Is it a train? A trolley? A boat? A house? 
No, it is the Neverwas Haul!


----------



## vsmith (Jan 2, 2008)

Ahhh Burning Man, the last stand of the eccentric artists who know that art can also be fun. When I first saw this I thought Victorian Howl's Moving Castle, one of these years someone will show up with a full size walking replica of the Castle.


----------



## Dave Meashey (Jan 2, 2008)

Those of us who are old enough to remember the Howdy Doody show may also remember that Howdy traveled in a similarly confusing contraption. It combined the elements of a steam locomotive, an ocean liner, an airliner, and possibly other means of transportation. It has been over 50 years since I saw the thing, but I do remember that the front looked like a steam locomotive, the rear looked like the stern of an ocean liner, and there were wings - and possibly prop engines at about the middle of the contraption.

Fun stuff, David Meashey


----------



## Homo Habilis (Jul 29, 2011)

Could it be the Air-O-Doodle. There's also this model of http://www.google.com/imgres?...p;dur=1164 that's probably worth a dollar or two!

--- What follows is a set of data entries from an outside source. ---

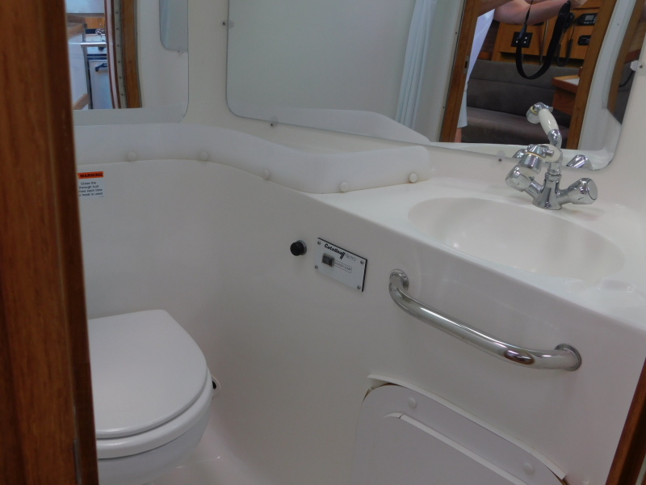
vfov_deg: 39.7
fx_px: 672
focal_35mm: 36
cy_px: 242
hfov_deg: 51.4
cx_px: 323
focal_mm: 6.3
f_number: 3.5
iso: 125
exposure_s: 1/40
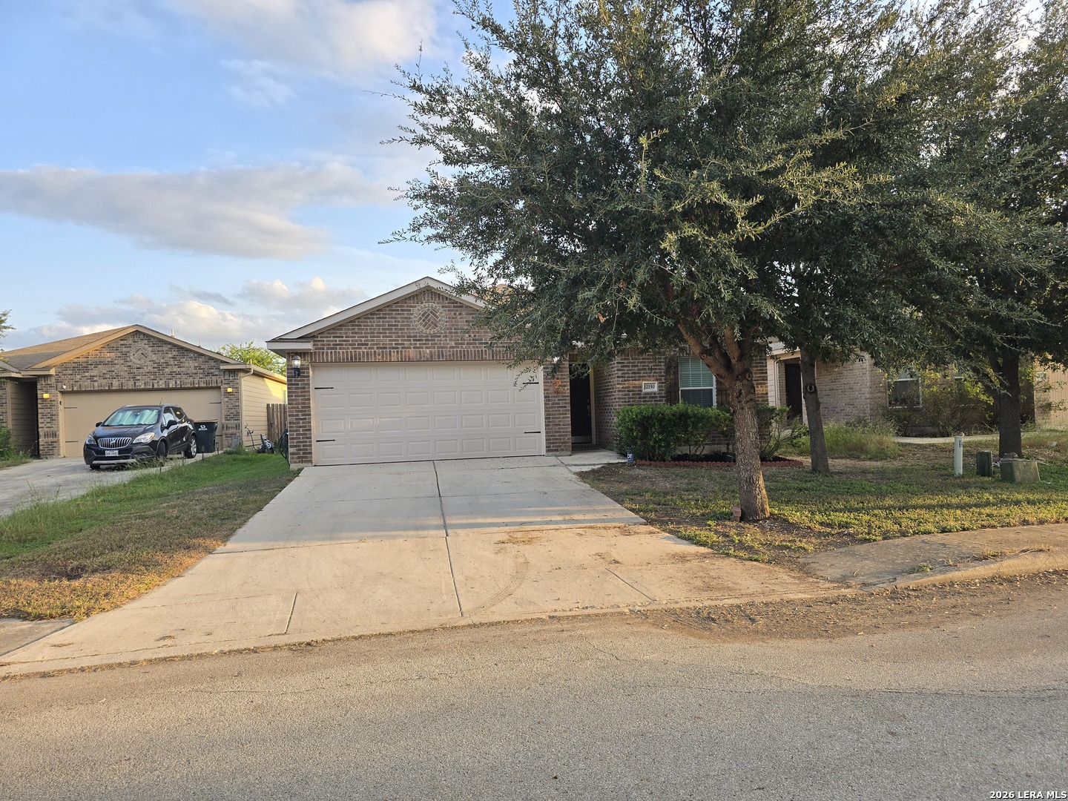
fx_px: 710
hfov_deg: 73.9
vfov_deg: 58.9
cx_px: 534
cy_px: 400
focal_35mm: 23
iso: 20
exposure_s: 1/180
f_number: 1.7
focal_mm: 6.3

Man this makes me feel old!


----------



## BigRedOne (Dec 13, 2012)

"License and registration, please!"


----------



## Totalwrecker (Feb 26, 2009)

Is that Cowboy Bob and Clairabelle 
on the side of the Haul? 

I don't know nuttin and I duz it well.


----------



## Dave Meashey (Jan 2, 2008)

Thanks Mr. Habilis;

That is exactly the conveyance I remember.

Your Neanderthal fellow hobbiest, David Meashey


----------



## vsmith (Jan 2, 2008)

The Air-o-doodle?, wow... H-D's a bit before my time, I grew up on Thunderbirds and the Banana Splits. Here is a better pic, BTW this little piece of plastic was sold at auction 

...for $450.

PS If anyone didnt know what I was referring to above, this is Howl's Moving Castle from the Miyazaki movie;










Its a great movie BTW


----------



## Semper Vaporo (Jan 2, 2008)

Las Vegas, NV has a motto that "What happens in Vegas, stays in Vegas", (and someone here on MLS extrapolated that to apply to Diamondhead, MS the other day), but I seriously sometimes think that it should apply to nightmares, too.


----------



## djacobsen (Jul 20, 2011)

Love them Steam Punker's....
Some may say they're lost in their Victorian fantasies,
but they're being creative and doing more than just
hanging out on F.B. & Twitless....


----------



## Amber (Jul 29, 2011)

I've been contemplating making a steampunk version of a standard 1890s steam engine, like I don't already have enough other projects that aren't getting done...


----------



## toddalin (Jan 4, 2008)

Looks like an interpretation of the Hut of Baba Yaga.


----------



## toddalin (Jan 4, 2008)

Complete with music:

http://www.youtube.com/watch?v=XZaP...detailpage


----------